Selected passage:
It would be an oversimplification, but not a radical oversimplification, to say that the Russian invasion of Ukraine is Vladimir Putin’s war, as it is a manifestation of Putin’s personal vision of the restoration of the world as he experienced it, or imagined it was, before the breakup of the Soviet Union. To understand the events unfolding and especially the humanitarian catastrophe that is the inevitable consequence of the invasion, then, we need to pay special attention to Putin’s emotional agenda, which, expressed in the language of international politics, involves the restoration of the standing of Russia in the world of states, in other words the restoration of the nation’s lost greatness.

What might Putin have in mind when he speaks of retrieving the greatness of the past? As it turns out, when we speak of retrieving the greatness of the past, we are often speaking less of the past as it was than we are of a future that seemed possible in the past but not anymore. In other words, it is the loss of the future latent in the past that weighs so heavily on the present. Putin offers a particularly revealing comment on this complexity in the relationship between past, present, and future when he explains his need to invade Ukraine: “For our country, it is a matter of life and death, a matter of our historical future as a nation.” [1]

If the nation’s historical future is the future that seemed possible in the past, then we seek to retrieve the past as a way of making that future possible once again. The reason that Putin’s involvement with the “historical future” has become so destructive is that recapturing the glorious future means returning to a past of misery and suffering, a past in which the only good thing in it was the future that seemed possible then.

There are those who stand in the way of retrieving the historical future. They are its enemies. As paradoxical as it may seem, the enemies of the future are those who claim they can make it real. They would bring the future into the present and, by so doing, put it at risk. Prominent among these enemies are the Western democracies.

For Putin, the reality of Western democracy is a reality of weakness and self-indulgence, of vulnerability, a reality without fear of subjection to tyranny, a reality of a world no longer ruled by hatred and darkness. As Putin knows, and the Western democracies do not, the world is too dangerous a place to let down your guard and enjoy your life, to give up power for self-fulfillment. To Putin’s way of thinking, because it embodies the qualities of weakness and self-indulgence, the West will inevitably prove unable to bear the costs of resisting Russian aggression and for this reason his invasion is bound to succeed. Put in the language of Russian culture, Russia will win the conflict because of its unchallenged capacity to suffer. What Putin intends to show us through demonstrations of strength is the power of suffering and therefore how vital suffering is if we are to hold onto our dream of the future. And he will demonstrate this truth by destroying the lives of those who enjoy the pleasures of self-fulfillment or think that they can.

Extracted entries:

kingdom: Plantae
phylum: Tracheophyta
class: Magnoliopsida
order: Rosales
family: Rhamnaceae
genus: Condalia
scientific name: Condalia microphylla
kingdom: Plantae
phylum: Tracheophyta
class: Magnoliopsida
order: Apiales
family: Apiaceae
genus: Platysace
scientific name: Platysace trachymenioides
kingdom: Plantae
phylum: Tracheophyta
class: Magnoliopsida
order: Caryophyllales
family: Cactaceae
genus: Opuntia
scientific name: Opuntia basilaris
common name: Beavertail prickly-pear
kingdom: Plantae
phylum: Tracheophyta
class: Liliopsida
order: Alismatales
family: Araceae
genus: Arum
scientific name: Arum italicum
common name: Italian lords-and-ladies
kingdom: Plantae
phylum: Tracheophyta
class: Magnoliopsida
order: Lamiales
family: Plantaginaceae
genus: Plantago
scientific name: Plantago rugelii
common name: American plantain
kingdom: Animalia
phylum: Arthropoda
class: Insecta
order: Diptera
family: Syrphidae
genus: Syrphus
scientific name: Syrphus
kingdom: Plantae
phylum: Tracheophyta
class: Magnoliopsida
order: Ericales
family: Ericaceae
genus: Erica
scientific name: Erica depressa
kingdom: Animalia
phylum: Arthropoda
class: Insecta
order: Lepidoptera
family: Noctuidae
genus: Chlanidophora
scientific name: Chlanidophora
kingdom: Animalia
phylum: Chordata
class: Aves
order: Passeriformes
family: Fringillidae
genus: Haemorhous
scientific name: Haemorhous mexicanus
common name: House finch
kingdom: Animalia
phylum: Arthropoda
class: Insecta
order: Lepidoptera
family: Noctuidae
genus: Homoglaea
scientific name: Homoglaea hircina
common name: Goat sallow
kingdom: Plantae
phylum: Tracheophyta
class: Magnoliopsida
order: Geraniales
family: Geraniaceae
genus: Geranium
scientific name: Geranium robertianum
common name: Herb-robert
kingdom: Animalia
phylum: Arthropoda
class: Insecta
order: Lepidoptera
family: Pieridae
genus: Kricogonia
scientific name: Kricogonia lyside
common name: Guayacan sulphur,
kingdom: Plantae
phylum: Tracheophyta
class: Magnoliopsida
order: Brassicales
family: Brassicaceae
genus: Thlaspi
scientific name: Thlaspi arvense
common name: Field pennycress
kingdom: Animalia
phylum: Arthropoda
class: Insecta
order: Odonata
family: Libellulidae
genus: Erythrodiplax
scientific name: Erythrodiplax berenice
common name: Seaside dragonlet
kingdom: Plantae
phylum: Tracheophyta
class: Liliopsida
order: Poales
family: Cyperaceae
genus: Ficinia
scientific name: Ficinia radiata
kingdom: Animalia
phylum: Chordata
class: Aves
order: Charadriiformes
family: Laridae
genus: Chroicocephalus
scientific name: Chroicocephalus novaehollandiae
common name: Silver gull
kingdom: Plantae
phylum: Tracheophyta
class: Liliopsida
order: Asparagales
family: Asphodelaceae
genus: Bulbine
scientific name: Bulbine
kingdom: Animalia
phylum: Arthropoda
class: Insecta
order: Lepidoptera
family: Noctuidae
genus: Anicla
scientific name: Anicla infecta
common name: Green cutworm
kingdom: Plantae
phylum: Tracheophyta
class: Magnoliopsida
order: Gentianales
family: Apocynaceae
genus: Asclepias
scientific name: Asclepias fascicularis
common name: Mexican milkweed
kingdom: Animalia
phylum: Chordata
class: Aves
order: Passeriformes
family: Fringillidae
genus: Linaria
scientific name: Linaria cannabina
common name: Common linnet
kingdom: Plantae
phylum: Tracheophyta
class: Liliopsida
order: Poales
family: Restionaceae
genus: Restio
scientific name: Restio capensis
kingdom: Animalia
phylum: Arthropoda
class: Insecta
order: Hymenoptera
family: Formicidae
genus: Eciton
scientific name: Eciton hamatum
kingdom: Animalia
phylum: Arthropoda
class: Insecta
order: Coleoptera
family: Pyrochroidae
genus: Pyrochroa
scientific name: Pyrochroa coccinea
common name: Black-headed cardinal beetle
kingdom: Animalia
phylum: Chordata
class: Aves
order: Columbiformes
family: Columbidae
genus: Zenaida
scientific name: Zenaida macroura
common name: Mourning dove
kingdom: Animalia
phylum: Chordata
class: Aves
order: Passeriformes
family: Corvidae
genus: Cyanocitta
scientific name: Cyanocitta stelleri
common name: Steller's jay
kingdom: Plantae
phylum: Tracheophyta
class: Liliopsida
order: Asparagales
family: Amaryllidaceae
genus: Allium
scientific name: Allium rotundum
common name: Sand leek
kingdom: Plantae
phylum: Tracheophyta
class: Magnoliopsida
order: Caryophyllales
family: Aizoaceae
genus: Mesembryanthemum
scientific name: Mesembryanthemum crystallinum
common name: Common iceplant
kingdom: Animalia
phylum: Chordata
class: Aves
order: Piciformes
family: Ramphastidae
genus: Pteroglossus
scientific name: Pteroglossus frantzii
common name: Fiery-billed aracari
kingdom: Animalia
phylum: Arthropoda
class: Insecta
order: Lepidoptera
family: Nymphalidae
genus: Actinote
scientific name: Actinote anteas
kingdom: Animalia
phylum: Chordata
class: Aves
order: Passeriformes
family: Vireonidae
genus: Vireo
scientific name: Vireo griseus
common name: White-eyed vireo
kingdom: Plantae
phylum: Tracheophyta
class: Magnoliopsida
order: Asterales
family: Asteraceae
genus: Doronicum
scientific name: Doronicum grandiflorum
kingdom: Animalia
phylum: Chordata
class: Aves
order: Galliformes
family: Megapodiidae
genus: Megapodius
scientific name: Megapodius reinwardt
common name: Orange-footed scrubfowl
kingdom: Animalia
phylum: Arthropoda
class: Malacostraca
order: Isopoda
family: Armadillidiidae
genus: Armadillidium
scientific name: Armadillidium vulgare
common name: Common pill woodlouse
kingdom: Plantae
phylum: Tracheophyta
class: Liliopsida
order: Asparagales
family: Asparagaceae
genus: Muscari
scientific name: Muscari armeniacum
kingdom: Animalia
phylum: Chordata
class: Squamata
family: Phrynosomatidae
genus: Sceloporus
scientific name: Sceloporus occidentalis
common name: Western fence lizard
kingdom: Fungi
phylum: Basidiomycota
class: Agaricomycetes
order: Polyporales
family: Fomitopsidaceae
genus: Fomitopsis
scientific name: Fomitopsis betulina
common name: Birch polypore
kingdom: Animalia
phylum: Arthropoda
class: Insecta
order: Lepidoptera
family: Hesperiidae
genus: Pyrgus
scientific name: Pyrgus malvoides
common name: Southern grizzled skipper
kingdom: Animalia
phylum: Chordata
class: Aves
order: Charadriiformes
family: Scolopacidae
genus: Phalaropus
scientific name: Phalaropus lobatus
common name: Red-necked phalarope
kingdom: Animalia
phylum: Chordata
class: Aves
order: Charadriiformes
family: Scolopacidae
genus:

Task list:
• a. According to the essay on Putin's invasion of Ukraine, who are prominent among the enemies of the future?
• b. In the listing, substitute "division" for "phylum" from the line with "family: Apocynaceae" to the line with "scientific name: Zenaida macroura". Return only those lines, with nothing else changed.
The essay and the listing come from unrelated sources.

Solutions to each task:
• a. The Western democracies.

• b.
family: Apocynaceae
genus: Asclepias
scientific name: Asclepias fascicularis
common name: Mexican milkweed
kingdom: Animalia
division: Chordata
class: Aves
order: Passeriformes
family: Fringillidae
genus: Linaria
scientific name: Linaria cannabina
common name: Common linnet
kingdom: Plantae
division: Tracheophyta
class: Liliopsida
order: Poales
family: Restionaceae
genus: Restio
scientific name: Restio capensis
kingdom: Animalia
division: Arthropoda
class: Insecta
order: Hymenoptera
family: Formicidae
genus: Eciton
scientific name: Eciton hamatum
kingdom: Animalia
division: Arthropoda
class: Insecta
order: Coleoptera
family: Pyrochroidae
genus: Pyrochroa
scientific name: Pyrochroa coccinea
common name: Black-headed cardinal beetle
kingdom: Animalia
division: Chordata
class: Aves
order: Columbiformes
family: Columbidae
genus: Zenaida
scientific name: Zenaida macroura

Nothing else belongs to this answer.